LSU saw 27 players transfer out of the program this offseason, and after two years of using the portal more aggressively, the Tigers added just seven newcomers — just four defensive guys.

Thus far, the Tigers’ lone spring add was Wisconsin defensive lineman Gio Paez, a sixth-year senior who graded out as a plus run-defender last season, per PFF.

Paez is a solid supplemental piece, but Kelly had promised more, and regardless of the why or how, much like the Battle of the Alamo, the reinforcements never arrived.

LSU hosted multiple tackle targets, yet TCU‘s Damonic Williams (Oklahoma), Michigan State‘s Simeon Barrow (Miami) and Michigan State’s Derrick Harmon (Oregon) all ended up elsewhere.

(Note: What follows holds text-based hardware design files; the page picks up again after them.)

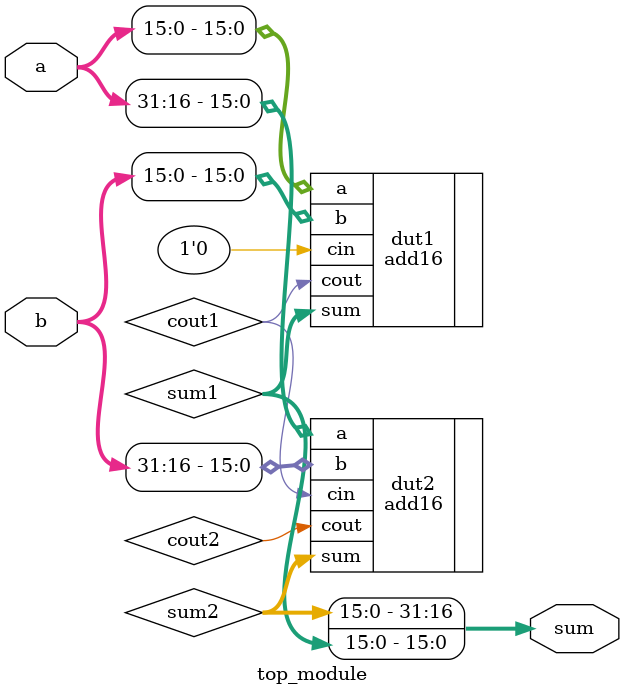
<source format=v>
module top_module(
    input [31:0] a,
    input [31:0] b,
    output wire [31:0] sum
);
    wire cout1,cout2;
    wire [15:0]sum1;
    wire [15:0]sum2;
    add16 dut1(.sum(sum1),.cout(cout1),.a(a[15:0]),.b(b[15:0]),.cin(1'b0));
    add16 dut2(.sum(sum2),.cout(cout2),.a(a[31:16]),.b(b[31:16]),.cin(cout1));
    assign sum = {sum2,sum1}; 
endmodule

</source>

Now, the Tigers remain paper-thin at defensive tackle. They’re counting on pair of blue-chip freshmen (Ahmad Breaux and Dominick McKinley) to immediately provide rotational snaps. They’re crossing their fingers that former 5-star DaShawn Womack will assert himself as a major presence at edge/end.

That’s a lot of uncertainty for a defense that allowed 6.1 yards per play last season and lost a game where their offense scored 49 points in regulation.

LSU’s 2024 schedule is not terrible, particularly by the new-age SEC conference realignment standards. The Tigers do open the SEC against USC in Las Vegas, but their conference road games are at South Carolina, Arkansas, Texas A&M and Florida — all winnable. They get Ole Miss, Alabama and Oklahoma at home.

Still, when you do the behind-the-napkin math, I see some natural offensive regression + continued concerns defensively – a schedule that still features plenty of potholes that = no CFP spot in 2024.

Considering LSU’s preseason odds of making the 12-team field sit around 50% currently, that coin flip looks weighed in the wrong direction after Kelly and the Tigers totally whiffed on addressing their defensive depth issues at tackle and corner.